Deep Tech Point
first stop in your tech adventure

PHP scraping and parsing for beginners without using regular expressions

February 7, 2022 | PHP

If you are a complete scraping beginner, this article is for you. If not, move on, because we are going to learn about scraping and parsing, but without using regular expressions or any supporting libraries. Moreover, we will do it using basic PHP string functions. Sure, PHP is not the best language choice for scrapping and parsing but it’s easy to learn and comprehend so it is a good candidate for beginners. First, we are going to explain what parsing is. Then, we are going to have a look at arrays, the GET method, stream_context_create and file_get_contents functions. Afterward, we are going to apply the strpos and substr functions, and at the end of this mini-project, we are going to display the results using print_r function.
Roll your sleeves PHP beginner, we are diving in.
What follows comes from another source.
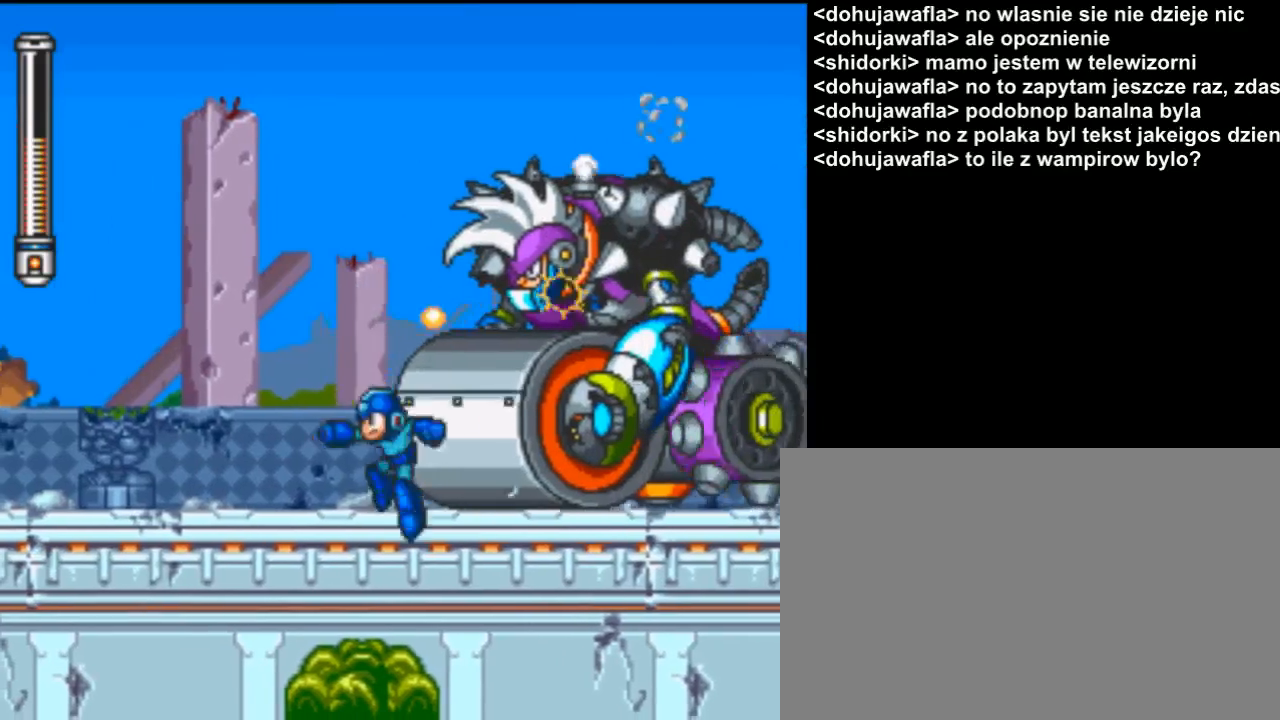
{"dt_ms": 500, "buttons": ["Y"], "events": [[133, "Y", "down"]]}
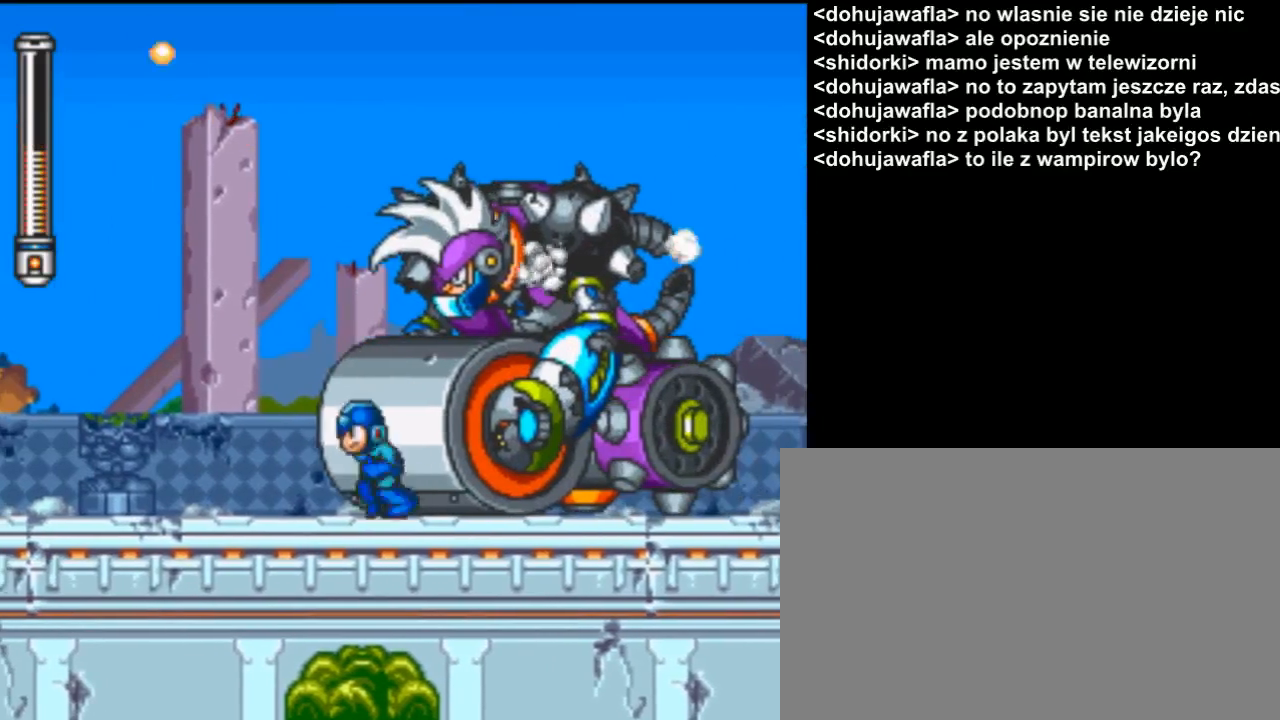
{"dt_ms": 500, "buttons": ["Y"], "events": [[333, "B", "down"], [500, "B", "up"]]}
We are sure you’ve heard of a website, called everydayhealth.com. This is not about promoting them, it’s about taking them as an example of how to scrap and then parse content in PHP from their website without having the necessary knowledge of regular expressions. Eventually, in the next article, we could take a look at how to parse the same content by using regular expressions.

What are scraping and parsing in PHP?

In programing terminology, data scraping is a technique where a computer program extracts data from let’s say a website. On the other hand, the term parsing originates from a Latin pars (orationis) and translates to a “part of speech.” When we deal with parsing, either in computer science, analysis of data, or even in natural language, we are dealing with syntax analysis. And syntactic analysis is all about analyzing a string of symbols. In terms of PHP or any other computer language, for that matter, when we deal with a string (a chunk of characters) parsing, we take a string from a file and extract the exact information we want. In our example, we are going to view the source code of the everydayhealth.com and from that chunk of HTML (which is essentially text data) we are going to parse URLs and accompanying titles of one section on their website. Let’s have a look at the code we wrote:

 array(
    'method' => "GET",
    'header' => "Accept-language: en\r\n" .
                "User-Agent: Mozilla/5.0 (iPad; CPU OS 12_2 like Mac OS X) AppleWebKit/605.1.15 (KHTML, like Gecko) Version/12.1 Mobile/15E148 Safari/604.1\r\n" // i.e. An iPad 
    )
  );
  
$context = stream_context_create($options);

$webpage = file_get_contents("https://www.everydayhealth.com", false, $context);

$urls = array();
$titles = array();

$urlStart = 0;
while($urlStart = strpos($homepage, '<a class="cr-anchor homepage-hero__article-link" href="', $urlStart)) {
    $urlStart = $urlStart + 55;

    $urlEnd = strpos($webpage, '"', $urlStart);
    $urls[] = substr($webpage, $urlStart, $urlEnd - $urlStart);

    $titleStart = $urlEnd + 61;
    $titleEnd = strpos($webpage, '</h3>', $titleStart);

    $titles[] = substr($webpage, $titleStart, $titleEnd - $titleStart);
}

print_r($urls);
print_r($titles);

?>

What are arrays in PHP and why do we need them when parsing?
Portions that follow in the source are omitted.